Activity
Write the next part of the humorous piece on causality and the chicken-or-egg question below, starting right after its final sentence.

#36

Question: Which comes first: the chicken or the egg?

Answer: If you choose your restaurant carefully, you can have both delivered at the same time.

This deep, thought-provoking question (along the lines of “did the first human being have a belly button?”) sets the stage for one of the fundamental concepts of research: causality. It’s the idea that one thing causes another, like warm weather increasing swimwear sales, or insanity being hereditary (you catch it from your kids), or the televised Olympics causing many more girls to sign up for gymnastics, or snow causing boys on sleds. Causality tells us that the weather causes the swimsuit sales (not the other way around), so no matter how many teeny bikinis you buy in January, the weather is still going to be sub-optimal, since the arrow only points one way (weather –> purchases). The only situation in which the arrow points both ways is yawning, since one person yawning causes others to do so, which causes the first person to yawn again, etc. You may be yawning right now just from thinking about it. Or from sheer boredom.

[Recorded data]
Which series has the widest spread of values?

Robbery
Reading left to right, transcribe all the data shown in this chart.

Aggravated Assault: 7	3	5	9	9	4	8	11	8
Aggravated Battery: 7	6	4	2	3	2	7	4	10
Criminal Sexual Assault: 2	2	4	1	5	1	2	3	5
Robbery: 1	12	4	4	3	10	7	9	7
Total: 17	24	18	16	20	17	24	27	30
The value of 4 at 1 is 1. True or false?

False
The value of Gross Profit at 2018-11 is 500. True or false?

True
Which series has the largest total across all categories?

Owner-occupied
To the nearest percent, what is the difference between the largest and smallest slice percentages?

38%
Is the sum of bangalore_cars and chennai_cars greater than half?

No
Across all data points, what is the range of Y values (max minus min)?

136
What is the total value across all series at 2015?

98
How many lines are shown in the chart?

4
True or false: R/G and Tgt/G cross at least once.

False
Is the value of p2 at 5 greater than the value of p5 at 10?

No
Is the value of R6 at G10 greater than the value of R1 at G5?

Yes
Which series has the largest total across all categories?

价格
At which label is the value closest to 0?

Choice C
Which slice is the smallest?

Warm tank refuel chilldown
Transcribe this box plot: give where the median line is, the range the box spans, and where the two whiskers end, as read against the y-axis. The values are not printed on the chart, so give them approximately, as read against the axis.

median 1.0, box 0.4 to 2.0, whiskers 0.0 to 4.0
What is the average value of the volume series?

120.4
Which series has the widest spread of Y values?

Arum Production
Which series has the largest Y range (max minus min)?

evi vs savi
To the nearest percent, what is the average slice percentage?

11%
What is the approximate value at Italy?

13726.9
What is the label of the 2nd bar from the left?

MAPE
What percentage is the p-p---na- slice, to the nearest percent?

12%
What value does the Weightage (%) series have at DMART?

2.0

The answer
Now that we understand that, let’s make it weird by considering this: do you smile because you are happy, or are you happy because you smile? The first one seems obvious, and it is true that happiness leads to smiles for most people, except actress Kristen Stewart, who is so well known for not smiling that she has given interviews explaining that she actually smiles a lot (all while not smiling). But science is weird, and scientists (also weird) tell us that the second is true as well: the physical act of smiling can make you look and feel happier. When you see a friend smiling, you assume she must be happy. Scientists tell us we do the same thing for ourselves: if we feel ourselves smiling, we assume we must be happy…and then, to a slight degree, we are. While you can’t smile yourself out of major depression, you can bump your mood up a few notches by face-faking what you want to feel (it works for frowns too, so be careful). Data also shows that people who smile are perceived as smarter, so there’s that, plus smiling for no obvious reason makes people wonder what you are up to, making it a good way to mess with them. You may be smiling right now; stop messing with me.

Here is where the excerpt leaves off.